Une limite de résidu ne se vérifie pas à la date d’un avis scientifique. Elle se vérifie dans les annexes du règlement (CE) n° 396/2005, telles que les règlements successifs de la Commission les ont modifiées — chacun avec son numéro et sa date d’application, publié au Journal officiel de l’Union européenne.

Questions fréquentes

Une limite maximale de résidus est-elle un seuil de sécurité sanitaire ?

Non. Une LMR est le niveau le plus élevé de résidu légalement toléré sur un aliment lorsque le pesticide a été appliqué correctement, selon les bonnes pratiques agricoles. Elle se déduit de l’usage agricole déclaré, puis se vérifie au regard de la santé du consommateur. Un dépassement signale d’abord un usage non conforme, pas une intoxication.

Les limites applicables ont-elles changé le 25 août 2026 ?

Non. Les deux avis motivés enregistrés ce jour-là par l’EFSA sont des propositions adressées à la Commission européenne. Les limites opposables restent celles inscrites aux annexes du règlement (CE) n° 396/2005 tant qu’un règlement de la Commission ne les a pas modifiées au Journal officiel de l’Union européenne. Aucun règlement reprenant ces propositions n’a été identifié à ce stade.

Que devient une culture pour laquelle l’EFSA ne propose pas de limite ?

Rien n’est interdit ni retiré. L’absence de proposition signifie que les données transmises n’ont pas suffi à établir un chiffre. La limite antérieure reste en vigueur : le plus souvent la valeur par défaut de 0,01 mg/kg prévue par le règlement (CE) n° 396/2005. En pratique, cela revient à ne pas pouvoir traiter cette culture avec ce produit.

Pourquoi le flupyradifurone et le DFA ont-ils deux limites distinctes ?
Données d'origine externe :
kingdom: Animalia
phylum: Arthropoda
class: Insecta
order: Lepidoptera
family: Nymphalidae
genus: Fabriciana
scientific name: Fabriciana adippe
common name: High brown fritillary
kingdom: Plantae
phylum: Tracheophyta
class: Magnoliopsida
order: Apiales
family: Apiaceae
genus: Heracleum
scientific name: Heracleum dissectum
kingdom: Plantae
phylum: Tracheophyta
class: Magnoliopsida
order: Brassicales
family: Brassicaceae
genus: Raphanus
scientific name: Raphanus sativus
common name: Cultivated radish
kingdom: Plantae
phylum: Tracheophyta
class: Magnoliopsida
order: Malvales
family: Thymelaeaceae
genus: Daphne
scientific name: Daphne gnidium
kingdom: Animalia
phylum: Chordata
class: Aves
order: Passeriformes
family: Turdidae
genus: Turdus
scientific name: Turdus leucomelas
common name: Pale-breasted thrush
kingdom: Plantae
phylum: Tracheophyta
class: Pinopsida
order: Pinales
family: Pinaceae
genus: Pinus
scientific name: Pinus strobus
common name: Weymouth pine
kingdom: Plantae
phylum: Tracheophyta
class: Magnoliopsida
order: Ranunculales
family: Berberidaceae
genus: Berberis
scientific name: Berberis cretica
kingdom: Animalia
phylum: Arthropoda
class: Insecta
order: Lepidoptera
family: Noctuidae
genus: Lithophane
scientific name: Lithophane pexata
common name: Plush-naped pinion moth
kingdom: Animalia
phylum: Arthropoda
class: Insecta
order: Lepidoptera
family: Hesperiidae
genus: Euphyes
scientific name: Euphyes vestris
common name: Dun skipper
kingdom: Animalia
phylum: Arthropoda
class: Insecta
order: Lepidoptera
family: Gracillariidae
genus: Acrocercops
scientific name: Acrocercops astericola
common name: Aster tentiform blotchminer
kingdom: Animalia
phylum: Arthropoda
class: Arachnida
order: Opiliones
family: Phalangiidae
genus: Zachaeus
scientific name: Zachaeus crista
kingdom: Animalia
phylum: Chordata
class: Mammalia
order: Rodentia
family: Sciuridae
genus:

Parce qu’ils ne se comportent pas de la même façon. L’acide difluoroacétique (DFA) est un métabolite majeur qui se forme dans le sol et passe dans les cultures ; dans les cultures de rotation, il devient le résidu prédominant. Le contrôle les traite donc comme deux résidus séparés, chacun avec sa propre limite et sa propre méthode d’analyse.

Pourquoi un même avis conclut-il à la fois à l’absence de risque et à des dépassements ?

Parce que l’EFSA a mené deux calculs avec deux valeurs de référence. Avec la dose journalière admissible en vigueur, 1 mg par kilo de poids corporel et par jour, l’ingestion à long terme est jugée peu susceptible de présenter un risque. Avec la valeur plus basse proposée par un autre dossier, 0,69 mg par kilo de poids corporel et par jour, des dépassements sont confirmés pour deux régimes alimentaires modèles. Choisir entre les deux valeurs relève des gestionnaires du risque, pas de l’EFSA.